#### [Exercise description]
Quote, word for word, the stretch of the Jira issue update below from "because in the" through "can be a (big)".

#### [Provided passage]
- - -

[jira] [Updated] (UNOMI-430) Make Unomi batchProfilesUpdate use ES scroll query

Serge Huber (Jira) Mon, 15 Feb 2021 06:16:34 -0800


     [ 
https://issues.apache.org/jira/browse/UNOMI-430?page=com.atlassian.jira.plugin.system.issuetabpanels:all-tabpanel
 ]


Serge Huber updated UNOMI-430:
------------------------------
    Description: 
*As a developer* 
*I want to ensure good performances when calling batchProfilesUpdate described 
here* https://unomi.incubator.apache.org/rest-api-doc/#-244007327*

h3. Acceptance criteria

When I call batchProfilesUpdate
Then Elasticsearch scrollquery should be used to ensure good performances

When I call batchProfilesUpdate 
Then I should be able to configure the window size (1000) and the duration of 
the scroll validity


h3. Designer notes
 
 
h3. Developer notes
This method

{code:java}
    public void batchProfilesUpdate(BatchUpdate update) {
        ParserHelper.resolveConditionType(definitionsService, 
update.getCondition());
        List<Profile> profiles = 
persistenceService.query(update.getCondition(), null, Profile.class);

        for (Profile profile : profiles) {
            if (PropertyHelper.setProperty(profile, update.getPropertyName(), 
update.getPropertyValue(), update.getStrategy())) {
                save(profile);
            }
        }
    }
{code}

should be updated to something like:

{code:java}
    public void batchProfilesUpdate(BatchUpdate update) {
        ParserHelper.resolveConditionType(definitionsService, 
update.getCondition());
        PartialList<Profile> profiles = 
persistenceService.query(update.getCondition(), null, Profile.class, 0,1000, 
"10m");

        while (profiles.getList().size() > 0) {
            for (Profile profile : profiles.getList()) {
                if (PropertyHelper.setProperty(profile, 
update.getPropertyName(), update.getPropertyValue(), update.getStrategy())) {
                    save(profile);
                }
            }
            profiles = persistenceService.continueScrollQuery(Profile.class, 
profiles.getScrollIdentifier(), profiles.getScrollTimeValidity());
            if (profiles == null || profiles.getList().size() == 0) {
                break;
            }
        }
    }
{code}

because in the existing version of this method if the condition matches a large 
number of profiles they will all be loaded into memory which can be a (big)

- - -

#### [Data section]
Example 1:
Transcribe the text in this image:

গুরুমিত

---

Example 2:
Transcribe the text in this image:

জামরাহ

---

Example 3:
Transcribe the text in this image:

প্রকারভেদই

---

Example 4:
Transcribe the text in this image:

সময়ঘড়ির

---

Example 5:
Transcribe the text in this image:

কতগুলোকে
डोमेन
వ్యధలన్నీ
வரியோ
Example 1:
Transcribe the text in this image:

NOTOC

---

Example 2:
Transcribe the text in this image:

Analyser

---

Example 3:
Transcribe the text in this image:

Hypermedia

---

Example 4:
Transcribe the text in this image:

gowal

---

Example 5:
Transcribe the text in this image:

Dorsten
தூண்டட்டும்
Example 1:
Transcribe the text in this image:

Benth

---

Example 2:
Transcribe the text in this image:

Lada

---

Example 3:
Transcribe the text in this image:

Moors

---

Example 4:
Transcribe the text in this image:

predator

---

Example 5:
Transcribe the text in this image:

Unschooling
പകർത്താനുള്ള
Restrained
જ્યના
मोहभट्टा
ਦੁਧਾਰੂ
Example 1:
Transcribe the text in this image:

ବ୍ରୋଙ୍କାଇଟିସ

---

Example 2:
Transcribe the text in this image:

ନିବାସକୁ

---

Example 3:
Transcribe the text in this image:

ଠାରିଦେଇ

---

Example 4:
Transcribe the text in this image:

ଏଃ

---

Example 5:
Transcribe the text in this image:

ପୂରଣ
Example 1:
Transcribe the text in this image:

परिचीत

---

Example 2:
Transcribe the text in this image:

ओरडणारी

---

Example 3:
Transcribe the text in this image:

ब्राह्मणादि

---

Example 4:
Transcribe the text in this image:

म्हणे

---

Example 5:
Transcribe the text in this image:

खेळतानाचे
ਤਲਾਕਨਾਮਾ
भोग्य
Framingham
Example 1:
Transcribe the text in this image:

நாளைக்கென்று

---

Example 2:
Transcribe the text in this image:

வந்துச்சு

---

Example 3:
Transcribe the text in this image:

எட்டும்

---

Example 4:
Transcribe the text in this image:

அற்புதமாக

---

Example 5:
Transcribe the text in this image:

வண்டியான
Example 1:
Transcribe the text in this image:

- - -

#### [Finished answer]
because in the existing version of this method if the condition matches a large 
number of profiles they will all be loaded into memory which can be a (big)